Reproduce the listing below without changing any characters or spacing, and omit the pictures from your answer.

* Task material:
____________

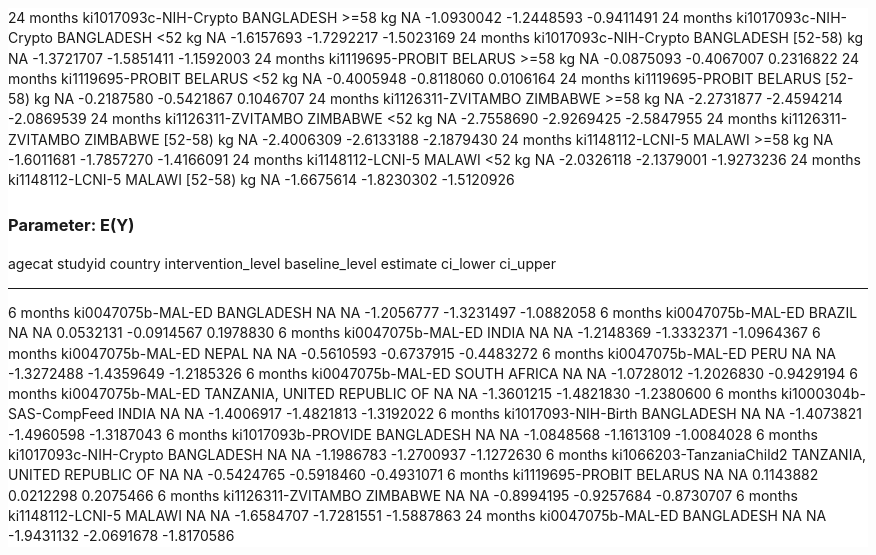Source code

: 24 months   ki1017093c-NIH-Crypto      BANGLADESH                     >=58 kg              NA                -1.0930042   -1.2448593   -0.9411491
24 months   ki1017093c-NIH-Crypto      BANGLADESH                     <52 kg               NA                -1.6157693   -1.7292217   -1.5023169
24 months   ki1017093c-NIH-Crypto      BANGLADESH                     [52-58) kg           NA                -1.3721707   -1.5851411   -1.1592003
24 months   ki1119695-PROBIT           BELARUS                        >=58 kg              NA                -0.0875093   -0.4067007    0.2316822
24 months   ki1119695-PROBIT           BELARUS                        <52 kg               NA                -0.4005948   -0.8118060    0.0106164
24 months   ki1119695-PROBIT           BELARUS                        [52-58) kg           NA                -0.2187580   -0.5421867    0.1046707
24 months   ki1126311-ZVITAMBO         ZIMBABWE                       >=58 kg              NA                -2.2731877   -2.4594214   -2.0869539
24 months   ki1126311-ZVITAMBO         ZIMBABWE                       <52 kg               NA                -2.7558690   -2.9269425   -2.5847955
24 months   ki1126311-ZVITAMBO         ZIMBABWE                       [52-58) kg           NA                -2.4006309   -2.6133188   -2.1879430
24 months   ki1148112-LCNI-5           MALAWI                         >=58 kg              NA                -1.6011681   -1.7857270   -1.4166091
24 months   ki1148112-LCNI-5           MALAWI                         <52 kg               NA                -2.0326118   -2.1379001   -1.9273236
24 months   ki1148112-LCNI-5           MALAWI                         [52-58) kg           NA                -1.6675614   -1.8230302   -1.5120926


### Parameter: E(Y)


agecat      studyid                    country                        intervention_level   baseline_level      estimate     ci_lower     ci_upper
----------  -------------------------  -----------------------------  -------------------  ---------------  -----------  -----------  -----------
6 months    ki0047075b-MAL-ED          BANGLADESH                     NA                   NA                -1.2056777   -1.3231497   -1.0882058
6 months    ki0047075b-MAL-ED          BRAZIL                         NA                   NA                 0.0532131   -0.0914567    0.1978830
6 months    ki0047075b-MAL-ED          INDIA                          NA                   NA                -1.2148369   -1.3332371   -1.0964367
6 months    ki0047075b-MAL-ED          NEPAL                          NA                   NA                -0.5610593   -0.6737915   -0.4483272
6 months    ki0047075b-MAL-ED          PERU                           NA                   NA                -1.3272488   -1.4359649   -1.2185326
6 months    ki0047075b-MAL-ED          SOUTH AFRICA                   NA                   NA                -1.0728012   -1.2026830   -0.9429194
6 months    ki0047075b-MAL-ED          TANZANIA, UNITED REPUBLIC OF   NA                   NA                -1.3601215   -1.4821830   -1.2380600
6 months    ki1000304b-SAS-CompFeed    INDIA                          NA                   NA                -1.4006917   -1.4821813   -1.3192022
6 months    ki1017093-NIH-Birth        BANGLADESH                     NA                   NA                -1.4073821   -1.4960598   -1.3187043
6 months    ki1017093b-PROVIDE         BANGLADESH                     NA                   NA                -1.0848568   -1.1613109   -1.0084028
6 months    ki1017093c-NIH-Crypto      BANGLADESH                     NA                   NA                -1.1986783   -1.2700937   -1.1272630
6 months    ki1066203-TanzaniaChild2   TANZANIA, UNITED REPUBLIC OF   NA                   NA                -0.5424765   -0.5918460   -0.4931071
6 months    ki1119695-PROBIT           BELARUS                        NA                   NA                 0.1143882    0.0212298    0.2075466
6 months    ki1126311-ZVITAMBO         ZIMBABWE                       NA                   NA                -0.8994195   -0.9257684   -0.8730707
6 months    ki1148112-LCNI-5           MALAWI                         NA                   NA                -1.6584707   -1.7281551   -1.5887863
24 months   ki0047075b-MAL-ED          BANGLADESH                     NA                   NA                -1.9431132   -2.0691678   -1.8170586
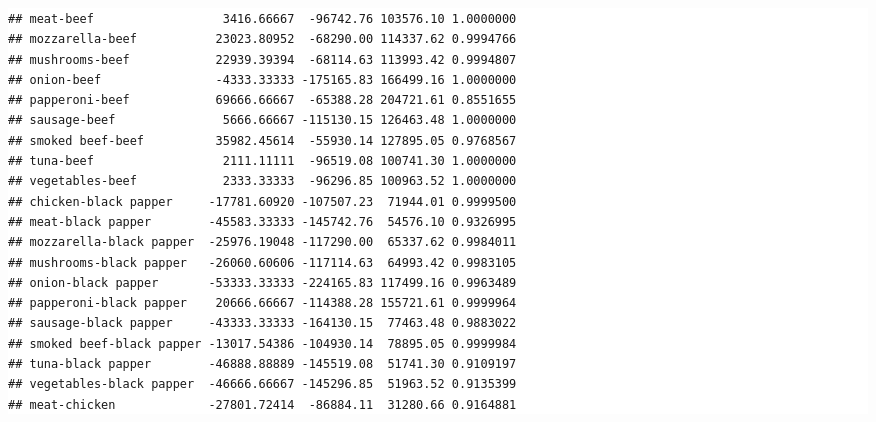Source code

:     ## meat-beef                  3416.66667  -96742.76 103576.10 1.0000000
    ## mozzarella-beef           23023.80952  -68290.00 114337.62 0.9994766
    ## mushrooms-beef            22939.39394  -68114.63 113993.42 0.9994807
    ## onion-beef                -4333.33333 -175165.83 166499.16 1.0000000
    ## papperoni-beef            69666.66667  -65388.28 204721.61 0.8551655
    ## sausage-beef               5666.66667 -115130.15 126463.48 1.0000000
    ## smoked beef-beef          35982.45614  -55930.14 127895.05 0.9768567
    ## tuna-beef                  2111.11111  -96519.08 100741.30 1.0000000
    ## vegetables-beef            2333.33333  -96296.85 100963.52 1.0000000
    ## chicken-black papper     -17781.60920 -107507.23  71944.01 0.9999500
    ## meat-black papper        -45583.33333 -145742.76  54576.10 0.9326995
    ## mozzarella-black papper  -25976.19048 -117290.00  65337.62 0.9984011
    ## mushrooms-black papper   -26060.60606 -117114.63  64993.42 0.9983105
    ## onion-black papper       -53333.33333 -224165.83 117499.16 0.9963489
    ## papperoni-black papper    20666.66667 -114388.28 155721.61 0.9999964
    ## sausage-black papper     -43333.33333 -164130.15  77463.48 0.9883022
    ## smoked beef-black papper -13017.54386 -104930.14  78895.05 0.9999984
    ## tuna-black papper        -46888.88889 -145519.08  51741.30 0.9109197
    ## vegetables-black papper  -46666.66667 -145296.85  51963.52 0.9135399
    ## meat-chicken             -27801.72414  -86884.11  31280.66 0.9164881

____________

* Answer box:
Source code

: 24 months   ki1017093c-NIH-Crypto      BANGLADESH                     >=58 kg              NA                -1.0930042   -1.2448593   -0.9411491
24 months   ki1017093c-NIH-Crypto      BANGLADESH                     <52 kg               NA                -1.6157693   -1.7292217   -1.5023169
24 months   ki1017093c-NIH-Crypto      BANGLADESH                     [52-58) kg           NA                -1.3721707   -1.5851411   -1.1592003
24 months   ki1119695-PROBIT           BELARUS                        >=58 kg              NA                -0.0875093   -0.4067007    0.2316822
24 months   ki1119695-PROBIT           BELARUS                        <52 kg               NA                -0.4005948   -0.8118060    0.0106164
24 months   ki1119695-PROBIT           BELARUS                        [52-58) kg           NA                -0.2187580   -0.5421867    0.1046707
24 months   ki1126311-ZVITAMBO         ZIMBABWE                       >=58 kg              NA                -2.2731877   -2.4594214   -2.0869539
24 months   ki1126311-ZVITAMBO         ZIMBABWE                       <52 kg               NA                -2.7558690   -2.9269425   -2.5847955
24 months   ki1126311-ZVITAMBO         ZIMBABWE                       [52-58) kg           NA                -2.4006309   -2.6133188   -2.1879430
24 months   ki1148112-LCNI-5           MALAWI                         >=58 kg              NA                -1.6011681   -1.7857270   -1.4166091
24 months   ki1148112-LCNI-5           MALAWI                         <52 kg               NA                -2.0326118   -2.1379001   -1.9273236
24 months   ki1148112-LCNI-5           MALAWI                         [52-58) kg           NA                -1.6675614   -1.8230302   -1.5120926


### Parameter: E(Y)


agecat      studyid                    country                        intervention_level   baseline_level      estimate     ci_lower     ci_upper
----------  -------------------------  -----------------------------  -------------------  ---------------  -----------  -----------  -----------
6 months    ki0047075b-MAL-ED          BANGLADESH                     NA                   NA                -1.2056777   -1.3231497   -1.0882058
6 months    ki0047075b-MAL-ED          BRAZIL                         NA                   NA                 0.0532131   -0.0914567    0.1978830
6 months    ki0047075b-MAL-ED          INDIA                          NA                   NA                -1.2148369   -1.3332371   -1.0964367
6 months    ki0047075b-MAL-ED          NEPAL                          NA                   NA                -0.5610593   -0.6737915   -0.4483272
6 months    ki0047075b-MAL-ED          PERU                           NA                   NA                -1.3272488   -1.4359649   -1.2185326
6 months    ki0047075b-MAL-ED          SOUTH AFRICA                   NA                   NA                -1.0728012   -1.2026830   -0.9429194
6 months    ki0047075b-MAL-ED          TANZANIA, UNITED REPUBLIC OF   NA                   NA                -1.3601215   -1.4821830   -1.2380600
6 months    ki1000304b-SAS-CompFeed    INDIA                          NA                   NA                -1.4006917   -1.4821813   -1.3192022
6 months    ki1017093-NIH-Birth        BANGLADESH                     NA                   NA                -1.4073821   -1.4960598   -1.3187043
6 months    ki1017093b-PROVIDE         BANGLADESH                     NA                   NA                -1.0848568   -1.1613109   -1.0084028
6 months    ki1017093c-NIH-Crypto      BANGLADESH                     NA                   NA                -1.1986783   -1.2700937   -1.1272630
6 months    ki1066203-TanzaniaChild2   TANZANIA, UNITED REPUBLIC OF   NA                   NA                -0.5424765   -0.5918460   -0.4931071
6 months    ki1119695-PROBIT           BELARUS                        NA                   NA                 0.1143882    0.0212298    0.2075466
6 months    ki1126311-ZVITAMBO         ZIMBABWE                       NA                   NA                -0.8994195   -0.9257684   -0.8730707
6 months    ki1148112-LCNI-5           MALAWI                         NA                   NA                -1.6584707   -1.7281551   -1.5887863
24 months   ki0047075b-MAL-ED          BANGLADESH                     NA                   NA                -1.9431132   -2.0691678   -1.8170586
Source code

:     ## meat-beef                  3416.66667  -96742.76 103576.10 1.0000000
    ## mozzarella-beef           23023.80952  -68290.00 114337.62 0.9994766
    ## mushrooms-beef            22939.39394  -68114.63 113993.42 0.9994807
    ## onion-beef                -4333.33333 -175165.83 166499.16 1.0000000
    ## papperoni-beef            69666.66667  -65388.28 204721.61 0.8551655
    ## sausage-beef               5666.66667 -115130.15 126463.48 1.0000000
    ## smoked beef-beef          35982.45614  -55930.14 127895.05 0.9768567
    ## tuna-beef                  2111.11111  -96519.08 100741.30 1.0000000
    ## vegetables-beef            2333.33333  -96296.85 100963.52 1.0000000
    ## chicken-black papper     -17781.60920 -107507.23  71944.01 0.9999500
    ## meat-black papper        -45583.33333 -145742.76  54576.10 0.9326995
    ## mozzarella-black papper  -25976.19048 -117290.00  65337.62 0.9984011
    ## mushrooms-black papper   -26060.60606 -117114.63  64993.42 0.9983105
    ## onion-black papper       -53333.33333 -224165.83 117499.16 0.9963489
    ## papperoni-black papper    20666.66667 -114388.28 155721.61 0.9999964
    ## sausage-black papper     -43333.33333 -164130.15  77463.48 0.9883022
    ## smoked beef-black papper -13017.54386 -104930.14  78895.05 0.9999984
    ## tuna-black papper        -46888.88889 -145519.08  51741.30 0.9109197
    ## vegetables-black papper  -46666.66667 -145296.85  51963.52 0.9135399
    ## meat-chicken             -27801.72414  -86884.11  31280.66 0.9164881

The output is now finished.